Filming a visionary:
Kevin Bender, a documentary filmmaker living in Sweden, has taken several trips to the Americas to capture the story of Jose Luis Bonilla. His film, due out next year, is titled "Thinking Grande: Creating Californias Mexican Wonderland."
|PHOTO BY CRAIG SHAFER|
"I'm really upset with the climate these days and the perception and attitudes toward Mexicans," Bender continued. "I think the majority of people who are upset with that don't know anything about Mexico, or don't know anything about Mexicans."
He said that perceptions might change if people were to see something as impressive as Bonilla's construction and realize that a Mexican had made it.
"That's why I want them to know about him, and to appreciate him," Bender continued.
He said that Bonilla may never return to Santa Barbara County, but the rancho stands as a reminder of the man's dream. In that light, the realization of that dream now rests with the county.

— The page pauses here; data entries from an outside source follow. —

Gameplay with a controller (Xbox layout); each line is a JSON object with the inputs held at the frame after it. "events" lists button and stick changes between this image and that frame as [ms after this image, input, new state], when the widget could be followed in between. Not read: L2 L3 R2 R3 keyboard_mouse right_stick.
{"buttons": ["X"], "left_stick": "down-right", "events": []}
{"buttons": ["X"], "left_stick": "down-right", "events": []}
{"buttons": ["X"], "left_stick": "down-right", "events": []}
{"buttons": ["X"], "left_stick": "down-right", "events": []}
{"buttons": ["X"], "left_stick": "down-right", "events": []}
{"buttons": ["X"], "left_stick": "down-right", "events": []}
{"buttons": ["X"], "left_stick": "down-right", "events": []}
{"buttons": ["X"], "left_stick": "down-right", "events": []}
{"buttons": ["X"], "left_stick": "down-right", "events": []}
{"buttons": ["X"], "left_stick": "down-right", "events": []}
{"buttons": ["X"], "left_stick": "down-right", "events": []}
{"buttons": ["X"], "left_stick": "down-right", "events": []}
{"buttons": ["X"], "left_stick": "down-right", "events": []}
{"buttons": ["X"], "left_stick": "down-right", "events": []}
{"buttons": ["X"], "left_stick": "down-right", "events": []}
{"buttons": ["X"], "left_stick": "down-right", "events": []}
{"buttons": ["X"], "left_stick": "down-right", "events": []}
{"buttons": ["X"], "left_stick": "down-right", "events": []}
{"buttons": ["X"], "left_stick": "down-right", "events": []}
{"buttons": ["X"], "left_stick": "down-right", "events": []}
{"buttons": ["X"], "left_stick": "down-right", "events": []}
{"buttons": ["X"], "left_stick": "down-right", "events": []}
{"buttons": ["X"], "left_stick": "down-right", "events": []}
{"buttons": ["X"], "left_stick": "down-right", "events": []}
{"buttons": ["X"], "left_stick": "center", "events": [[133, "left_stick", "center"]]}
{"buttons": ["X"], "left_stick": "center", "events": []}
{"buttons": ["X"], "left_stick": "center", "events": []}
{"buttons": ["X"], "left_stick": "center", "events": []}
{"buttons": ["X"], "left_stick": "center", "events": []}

Because the area is in an agricultural preserve, special considerations would have to be addressed before Rancho Bonilla could open to the public.
John Zorovich, the county case planner who first handled Bonilla's permit issues, agrees that Bonilla's creation is worth preserving, and he feels that there's a desire at the government level to find a way to make the project compliant.
"The department's perspective has been: What he has out there is really unique and a pretty wonderful structure. And I think the county would like to work with him," Zorovich said. "What he has built doesn't fit within any of the zoning requirements we have, because they are not clearly allowed under the existing zoning."
Bonilla's first hurdle, if he were to return, is to respond to an Aug. 15, 2005, letter the county sent him, which lists issues that still need to be addressed and specified before the project can ever move forward. Those issues include times of year when events will be held, the number of participants at each event, a clear definition of each event, lighting requirements, and coordinating with Caltrans on traffic issues.
Zorovich said that the county hasn't held up Bonilla's permit process, but added that it's more involved than the average request. He conceded that maybe Bonilla's case hasn't gone forward as quickly as Bonilla might have wanted it to. However, the planner recognizes the significance of the site and expressed a desire to see the structures legally permitted.
"We do want to work with him," Zorovich said. "It's such a neat facility, but it's going to take both sides to come together, I think, and say, 'How can we make this work?' Because no one wants to see it go away."